(Data provided begins)

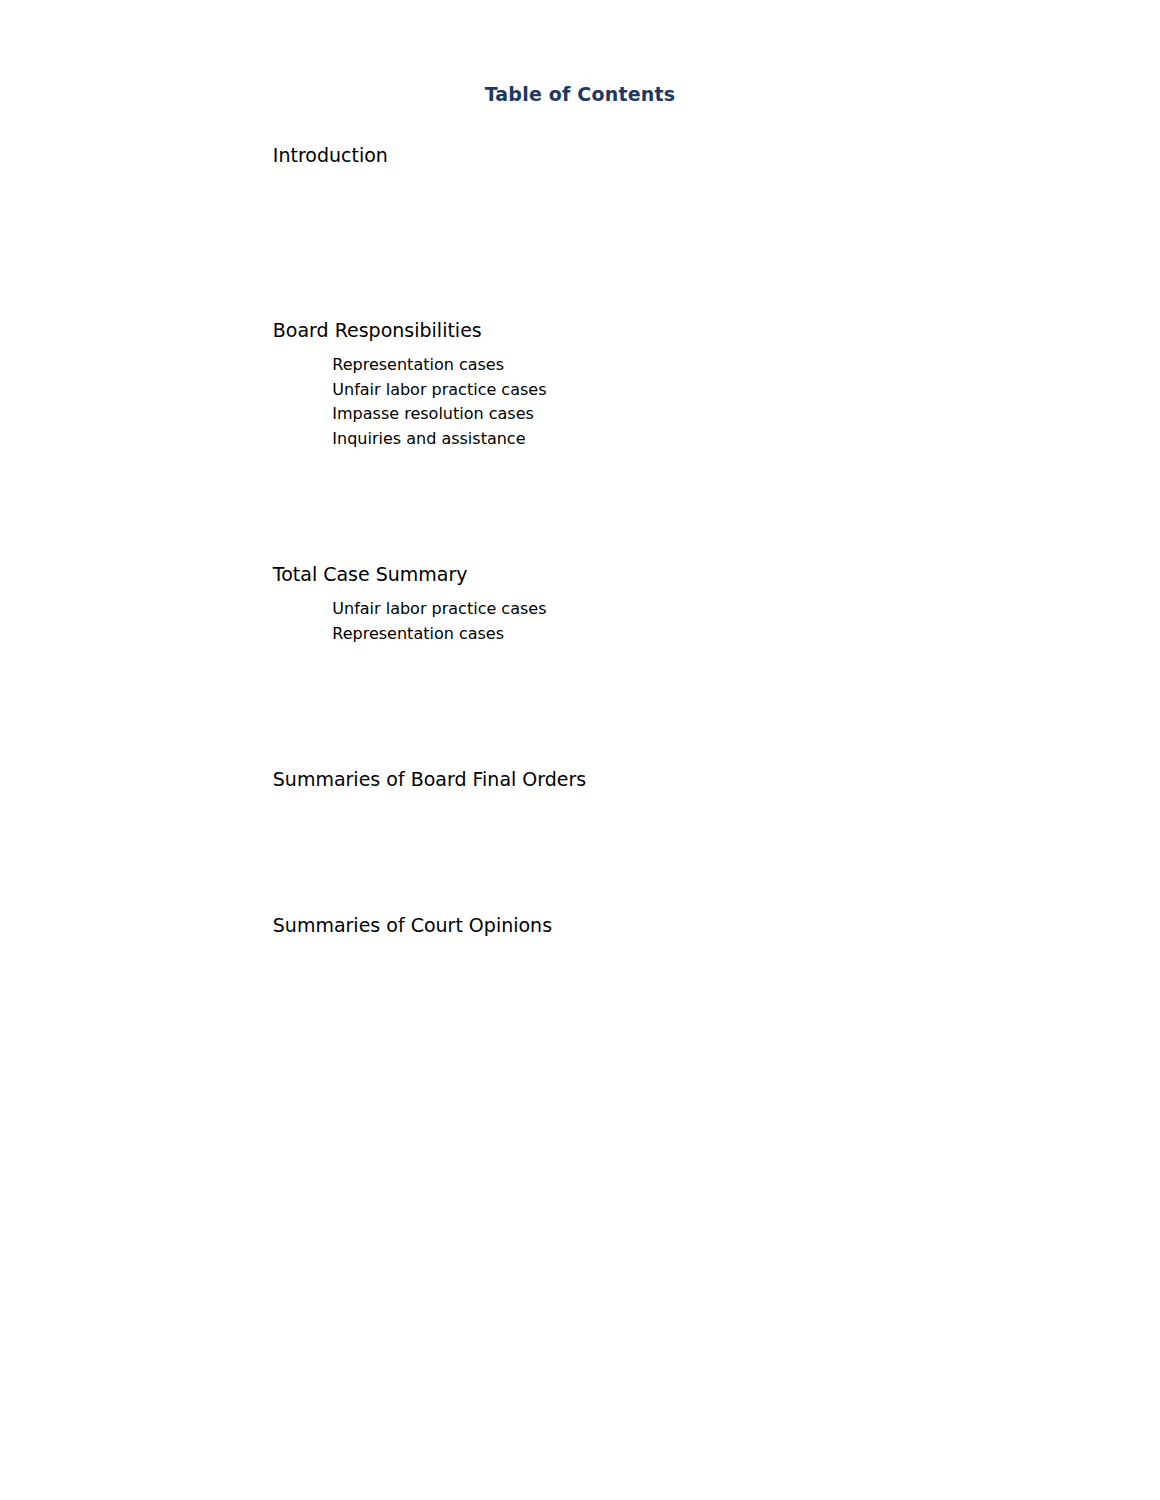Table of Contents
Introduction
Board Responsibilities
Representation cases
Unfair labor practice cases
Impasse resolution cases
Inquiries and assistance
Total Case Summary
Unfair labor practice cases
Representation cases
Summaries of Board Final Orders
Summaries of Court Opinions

(Data provided ends)

--- Task ---
From the line containing "Introduction" down to the final line of the records above, copy everything exactly and include nothing else.

--- Answer ---
Introduction
Board Responsibilities
Representation cases
Unfair labor practice cases
Impasse resolution cases
Inquiries and assistance
Total Case Summary
Unfair labor practice cases
Representation cases
Summaries of Board Final Orders
Summaries of Court Opinions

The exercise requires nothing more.